• [Exercise directions]:
Keep every line in which "nose" occurs and drop the rest of the data.

• [Entries shown]:
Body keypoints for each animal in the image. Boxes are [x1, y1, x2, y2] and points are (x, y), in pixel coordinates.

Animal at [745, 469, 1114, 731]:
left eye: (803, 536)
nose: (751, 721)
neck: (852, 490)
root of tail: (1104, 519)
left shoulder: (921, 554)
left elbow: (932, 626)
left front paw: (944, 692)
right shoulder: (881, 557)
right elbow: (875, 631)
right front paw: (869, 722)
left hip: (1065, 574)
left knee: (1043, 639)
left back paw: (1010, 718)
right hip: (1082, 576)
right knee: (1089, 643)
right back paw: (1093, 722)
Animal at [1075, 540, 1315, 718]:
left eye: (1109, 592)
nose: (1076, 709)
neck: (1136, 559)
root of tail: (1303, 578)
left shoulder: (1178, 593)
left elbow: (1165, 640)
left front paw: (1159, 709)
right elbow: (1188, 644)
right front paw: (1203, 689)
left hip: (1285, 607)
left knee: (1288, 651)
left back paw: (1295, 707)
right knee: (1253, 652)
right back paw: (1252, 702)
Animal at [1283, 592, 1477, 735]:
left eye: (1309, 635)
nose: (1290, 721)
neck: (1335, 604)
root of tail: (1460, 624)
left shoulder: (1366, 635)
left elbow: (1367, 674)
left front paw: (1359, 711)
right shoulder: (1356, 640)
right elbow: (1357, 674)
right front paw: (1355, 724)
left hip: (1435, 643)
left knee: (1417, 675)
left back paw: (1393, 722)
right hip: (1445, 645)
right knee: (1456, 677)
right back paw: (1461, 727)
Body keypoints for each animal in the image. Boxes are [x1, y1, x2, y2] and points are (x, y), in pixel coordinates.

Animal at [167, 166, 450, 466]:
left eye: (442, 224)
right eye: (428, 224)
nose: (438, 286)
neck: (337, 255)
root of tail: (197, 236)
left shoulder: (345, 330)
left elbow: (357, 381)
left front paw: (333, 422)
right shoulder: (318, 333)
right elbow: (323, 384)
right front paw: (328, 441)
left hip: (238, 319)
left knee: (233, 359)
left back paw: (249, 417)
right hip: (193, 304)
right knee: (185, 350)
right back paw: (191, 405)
---
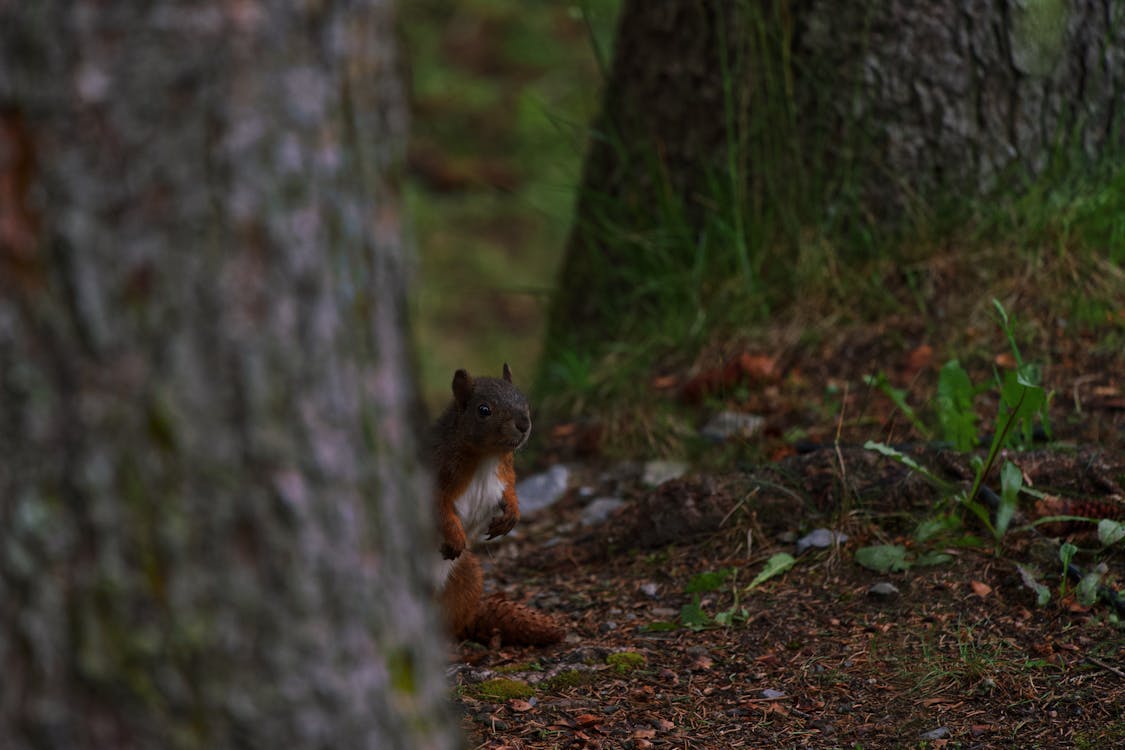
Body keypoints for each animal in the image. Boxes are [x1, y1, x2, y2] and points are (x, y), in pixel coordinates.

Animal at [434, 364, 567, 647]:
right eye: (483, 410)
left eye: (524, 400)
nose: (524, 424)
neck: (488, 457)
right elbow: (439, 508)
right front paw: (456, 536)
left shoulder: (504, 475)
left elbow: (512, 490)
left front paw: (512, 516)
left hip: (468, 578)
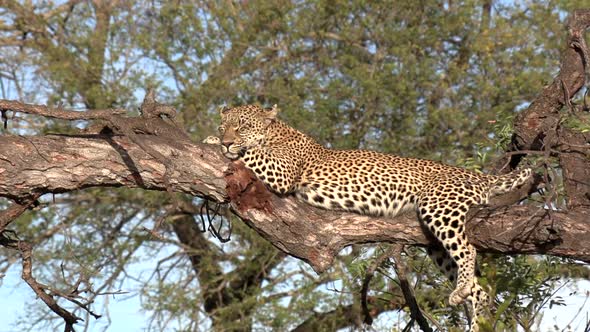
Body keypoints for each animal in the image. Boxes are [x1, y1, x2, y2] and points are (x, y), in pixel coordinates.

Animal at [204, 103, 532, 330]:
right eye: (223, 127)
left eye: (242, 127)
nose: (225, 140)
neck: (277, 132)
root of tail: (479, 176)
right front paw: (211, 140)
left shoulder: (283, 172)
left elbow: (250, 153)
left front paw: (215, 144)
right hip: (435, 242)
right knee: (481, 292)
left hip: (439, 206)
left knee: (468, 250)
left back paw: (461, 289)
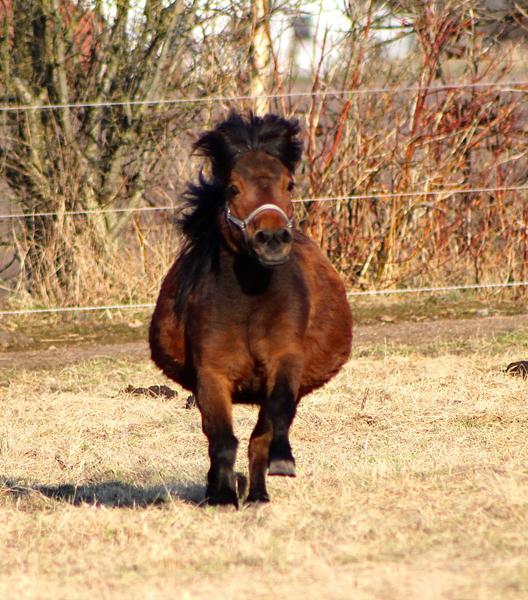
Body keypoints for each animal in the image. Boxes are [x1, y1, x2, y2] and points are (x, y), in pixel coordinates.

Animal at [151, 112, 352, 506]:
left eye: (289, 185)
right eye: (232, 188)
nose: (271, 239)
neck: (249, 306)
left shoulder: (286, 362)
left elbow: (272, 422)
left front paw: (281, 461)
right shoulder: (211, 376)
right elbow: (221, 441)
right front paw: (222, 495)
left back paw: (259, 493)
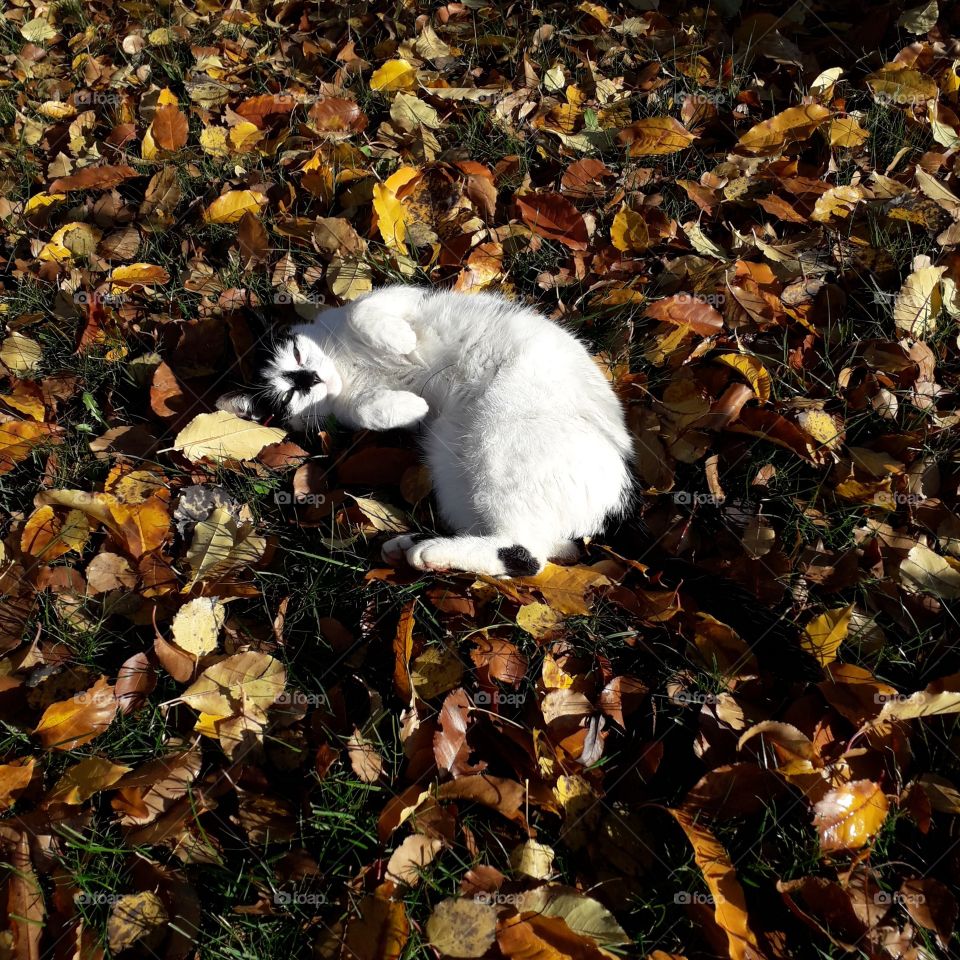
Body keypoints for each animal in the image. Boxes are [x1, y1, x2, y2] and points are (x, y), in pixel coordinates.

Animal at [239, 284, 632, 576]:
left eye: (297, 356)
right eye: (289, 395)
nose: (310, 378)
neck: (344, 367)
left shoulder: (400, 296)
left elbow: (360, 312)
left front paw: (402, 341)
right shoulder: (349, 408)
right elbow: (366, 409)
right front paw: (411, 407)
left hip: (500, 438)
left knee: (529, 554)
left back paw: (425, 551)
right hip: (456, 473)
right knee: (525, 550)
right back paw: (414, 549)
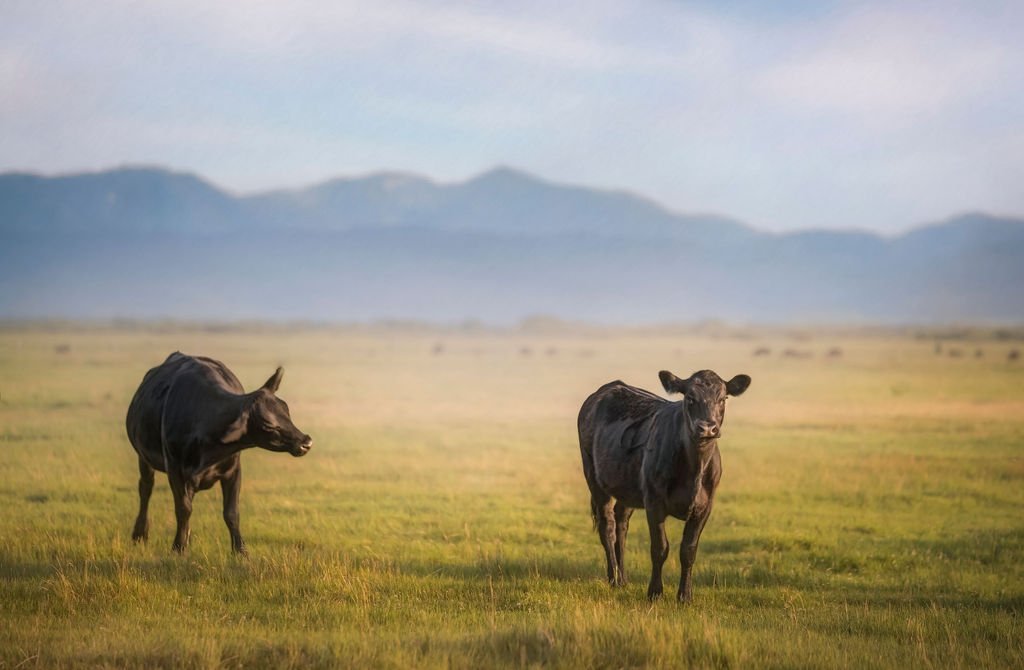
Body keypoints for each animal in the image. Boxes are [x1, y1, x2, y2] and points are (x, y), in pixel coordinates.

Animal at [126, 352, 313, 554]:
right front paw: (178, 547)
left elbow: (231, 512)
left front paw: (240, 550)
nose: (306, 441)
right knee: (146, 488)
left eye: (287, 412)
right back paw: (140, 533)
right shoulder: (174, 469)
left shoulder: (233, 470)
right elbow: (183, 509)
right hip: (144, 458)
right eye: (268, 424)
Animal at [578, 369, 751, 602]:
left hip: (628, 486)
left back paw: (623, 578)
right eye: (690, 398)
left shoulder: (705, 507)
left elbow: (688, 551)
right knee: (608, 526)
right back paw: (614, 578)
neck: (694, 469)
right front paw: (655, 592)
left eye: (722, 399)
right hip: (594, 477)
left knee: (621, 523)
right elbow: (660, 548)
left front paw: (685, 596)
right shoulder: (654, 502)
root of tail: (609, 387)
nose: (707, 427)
...
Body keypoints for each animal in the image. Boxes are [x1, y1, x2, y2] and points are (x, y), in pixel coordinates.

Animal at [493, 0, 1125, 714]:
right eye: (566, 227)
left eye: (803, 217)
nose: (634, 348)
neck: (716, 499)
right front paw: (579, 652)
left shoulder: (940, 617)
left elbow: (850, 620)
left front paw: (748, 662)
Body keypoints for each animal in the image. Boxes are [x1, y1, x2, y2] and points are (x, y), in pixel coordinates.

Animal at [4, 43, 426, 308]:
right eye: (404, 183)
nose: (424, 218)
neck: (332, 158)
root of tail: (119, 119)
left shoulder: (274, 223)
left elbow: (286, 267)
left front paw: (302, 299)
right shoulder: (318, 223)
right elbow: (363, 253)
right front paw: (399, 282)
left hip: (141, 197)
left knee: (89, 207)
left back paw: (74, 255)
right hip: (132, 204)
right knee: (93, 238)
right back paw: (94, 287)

• [Result below]:
nose: (751, 721)
nose: (1076, 709)
nose: (1290, 721)
nose: (438, 286)
nose: (524, 424)
nose: (225, 140)
nose: (271, 239)
nose: (310, 378)
nose: (306, 441)
nose: (707, 427)
nose: (634, 348)
nose: (424, 218)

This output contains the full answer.